▶ [Point à traiter 1]:
Répondez à ces questions sur le bulletin ci-dessous consacré aux fusions de petite envergure :
(a) Qui est l'auteur du bulletin ?
(b) Quelle loi fixe les seuils relatifs aux transactions devant faire l'objet d'un préavis de fusion ?
(c) Quelles acquisitions ont préoccupé certains commentateurs au pays et à l'étranger ?

▶ [Extrait du texte]:

....

Bulletin

Les fusions de petite envergure dans la mire du Bureau de la concurrence du Canada

Auteur : Charles Tingley

Le Bureau de la concurrence du Canada s’affaire à repérer et à passer en revue les acquisitions dont la taille fait en sorte qu’elles n’atteignent pas les seuils relatifs aux transactions devant faire l’objet d’un préavis de fusion fixés par la Loi sur la concurrence, mais qui peuvent néanmoins soulever des enjeux importants du point de vue de la concurrence. L’intérêt que montre le Bureau pour l’évaluation des fusions de petite envergure (y compris les transactions n’ayant pas à faire l’objet d’un préavis) s’inscrit dans la ligne de ses pratiques antérieures en matière d’application de la loi et des tendances actuelles en droit de la concurrence. De plus, certains commentateurs au pays et à l’étranger se sont montrés préoccupés par l’acquisition de sociétés innovantes en démarrage par des grandes entreprises technologiques et par la possibilité que de telles transactions puissent empêcher toute concurrence perturbatrice future.

....

[Entrées de données enregistrées]
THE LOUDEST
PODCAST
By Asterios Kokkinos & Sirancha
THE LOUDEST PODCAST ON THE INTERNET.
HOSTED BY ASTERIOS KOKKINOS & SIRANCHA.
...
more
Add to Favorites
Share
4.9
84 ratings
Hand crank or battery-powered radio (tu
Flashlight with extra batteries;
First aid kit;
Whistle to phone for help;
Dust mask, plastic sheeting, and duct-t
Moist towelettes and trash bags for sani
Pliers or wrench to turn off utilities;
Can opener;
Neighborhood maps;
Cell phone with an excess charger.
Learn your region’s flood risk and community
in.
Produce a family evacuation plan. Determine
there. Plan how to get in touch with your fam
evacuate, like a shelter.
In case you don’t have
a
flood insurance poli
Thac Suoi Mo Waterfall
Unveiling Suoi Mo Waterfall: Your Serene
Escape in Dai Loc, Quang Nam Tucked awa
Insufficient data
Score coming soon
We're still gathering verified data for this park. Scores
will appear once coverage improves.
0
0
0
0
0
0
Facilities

....

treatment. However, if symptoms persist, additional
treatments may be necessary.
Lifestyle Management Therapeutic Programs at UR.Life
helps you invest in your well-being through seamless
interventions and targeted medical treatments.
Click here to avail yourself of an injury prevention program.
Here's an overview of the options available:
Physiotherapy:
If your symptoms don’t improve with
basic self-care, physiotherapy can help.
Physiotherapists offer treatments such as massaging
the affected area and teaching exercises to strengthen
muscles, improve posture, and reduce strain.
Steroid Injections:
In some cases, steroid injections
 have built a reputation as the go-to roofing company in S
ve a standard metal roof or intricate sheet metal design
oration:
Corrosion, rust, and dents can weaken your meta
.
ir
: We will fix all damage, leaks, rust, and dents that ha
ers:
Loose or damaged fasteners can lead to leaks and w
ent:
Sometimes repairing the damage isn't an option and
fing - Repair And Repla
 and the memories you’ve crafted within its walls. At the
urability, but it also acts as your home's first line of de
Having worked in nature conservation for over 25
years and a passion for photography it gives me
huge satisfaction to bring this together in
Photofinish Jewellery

....

▶ [Point à traiter 2]: Dans le listing, remplacez « nature conservation » par « wildlife protection », s'il vous plaît, puis reproduisez uniquement les lignes concernées, sans autre modification. Commencez à la ligne qui contient « treatment. However, if » et arrêtez-vous après celle qui contient « Photofinish Jewellery ».

▶ [Réponse 1]:
(a) Charles Tingley.
(b) La Loi sur la concurrence.
(c) L'acquisition de sociétés innovantes en démarrage par des grandes entreprises technologiques.

▶ [Réponse 2]:
treatment. However, if symptoms persist, additional
treatments may be necessary.
Lifestyle Management Therapeutic Programs at UR.Life
helps you invest in your well-being through seamless
interventions and targeted medical treatments.
Click here to avail yourself of an injury prevention program.
Here's an overview of the options available:
Physiotherapy:
If your symptoms don’t improve with
basic self-care, physiotherapy can help.
Physiotherapists offer treatments such as massaging
the affected area and teaching exercises to strengthen
muscles, improve posture, and reduce strain.
Steroid Injections:
In some cases, steroid injections
 have built a reputation as the go-to roofing company in S
ve a standard metal roof or intricate sheet metal design
oration:
Corrosion, rust, and dents can weaken your meta
.
ir
: We will fix all damage, leaks, rust, and dents that ha
ers:
Loose or damaged fasteners can lead to leaks and w
ent:
Sometimes repairing the damage isn't an option and
fing - Repair And Repla
 and the memories you’ve crafted within its walls. At the
urability, but it also acts as your home's first line of de
Having worked in wildlife protection for over 25
years and a passion for photography it gives me
huge satisfaction to bring this together in
Photofinish Jewellery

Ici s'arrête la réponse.